Based on the differences between Adelaide and Kakangari, and other primitive chondrites with more presolar grains, it is clear that one of the defining characteristics common to primitive meteorites with high presolar grain abundances is the presence of amorphous silicates. Both Acfer 094 and ALHA77307 are highly un-equilibrated and contain abundant fine-grained Fe- and Si-rich amorphous material in their matrices (Brearley 1993; Greshake 1997).

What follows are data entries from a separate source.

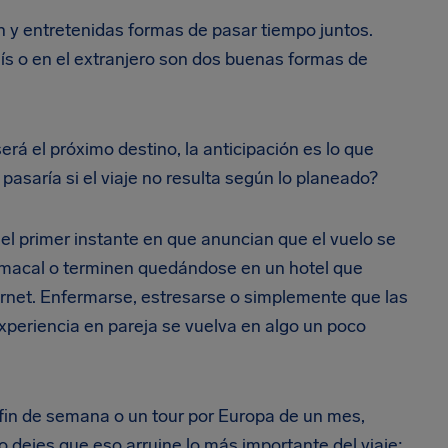
n y entretenidas formas de pasar tiempo juntos.
aís o en el extranjero son dos buenas formas de
rá el próximo destino, la anticipación es lo que
pasaría si el viaje no resulta según lo planeado?
el primer instante en que anuncian que el vuelo se
tomacal o terminen quedándose en un hotel que
ternet. Enfermarse, estresarse o simplemente que las
xperiencia en pareja se vuelva en algo un poco
fin de semana o un tour por Europa de un mes,
no dejes que eso arruine lo más importante del viaje: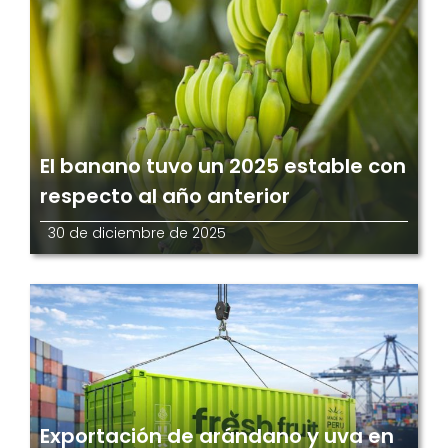
El banano tuvo un 2025 estable con
respecto al año anterior
30 de diciembre de 2025
Exportación de arándano y uva en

The CR3s QUE 99177 and MET 00426 are very primitive members of the CR chondrite group; unlike other CRs, they contain few crystalline phyllosilicates and their matrices are dominated by fine-grained amorphous silicates (Abreu and Brearley 2010). The new CO3 chondrite LAP 031117 and the CR chondrite GRV 021710 have similarly high presolar grain abundances (Haenecour and Floss 2011; Zhao et al. 2011a), but to date there have not been any detailed investigations of their matric mineralogies. Chizmadia and Cabret-Lebrón (2009) have suggested, on the basis of olivine compositions, that LAP 031117 is very primitive, like ALHA77307. GRV 021710 was classified as a CR2 chondrite (Russell et al. 2005), but a type 3 classification may be more appropriate.